Tata Motors falls 9% in three-days as JLR cuts prices in China
Tata Motors is trading lower by 2.3% at Rs 443, extending its past two-days fall, on reports that Jaguar Land Rover (JLR) has reduced its prices on three of its high end models in response to an pricing and anti-monopoly investigation in China.
The stock has declined nearly 9% in past three trading sessions from Rs 486 on July 24 on National Stock Exchange, compared to 1.1% decline in benchmark CNX Nifty.
Prices of the Range Rover V8, Range Rover Sports V8 and Jaguar F-Type will be reduced by an average of 200,000 yuan (Rs 20.4 lakh) from August 1. Every fourth car made by Jaguar Land Rover is sold in China, the Business Standard report suggests.

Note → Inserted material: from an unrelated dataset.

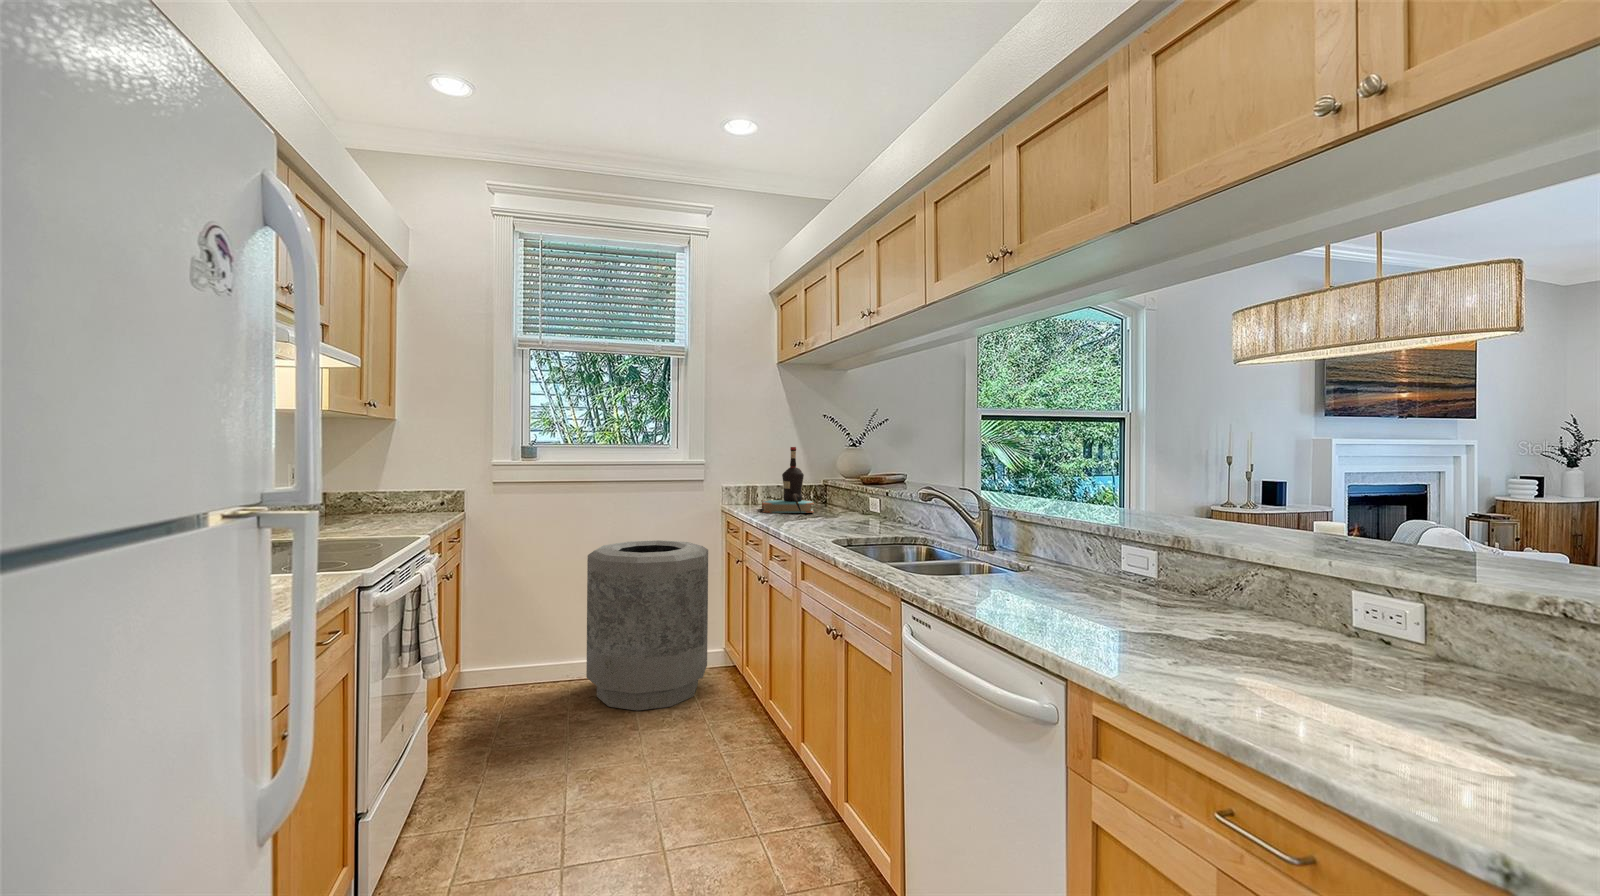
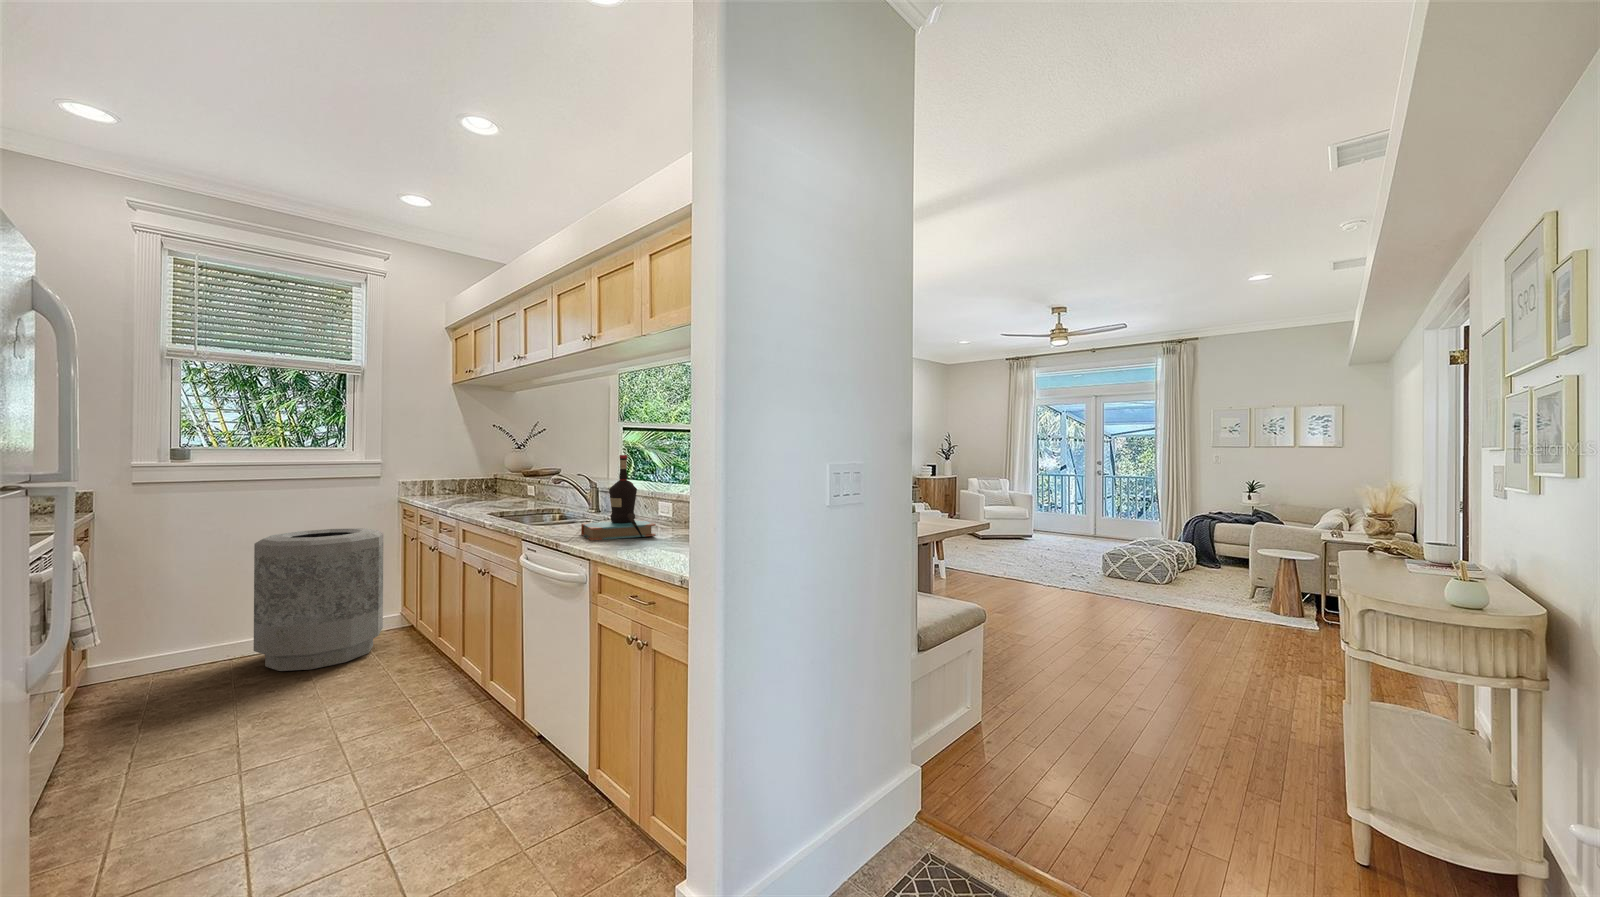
bottle: present [762,447,814,513] -> present [581,455,656,540]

According to Sahil Kedia and Ashish Parasrampuria analysts at Barclays, while the pricing reduction (Avg of RMB 0.2mn/vehicle effective 1 Aug 2014) is limited to the V8 engines across 3 models; it does raise uncertainty around future pricing of models.
“We keep our estimates and ratings unchanged as we assess potential implications”, says analysts in a research note.
The stock opened at Rs 455 and has seen a combined 3.35 million shares changing hands on the counter so far on NSE and BSE.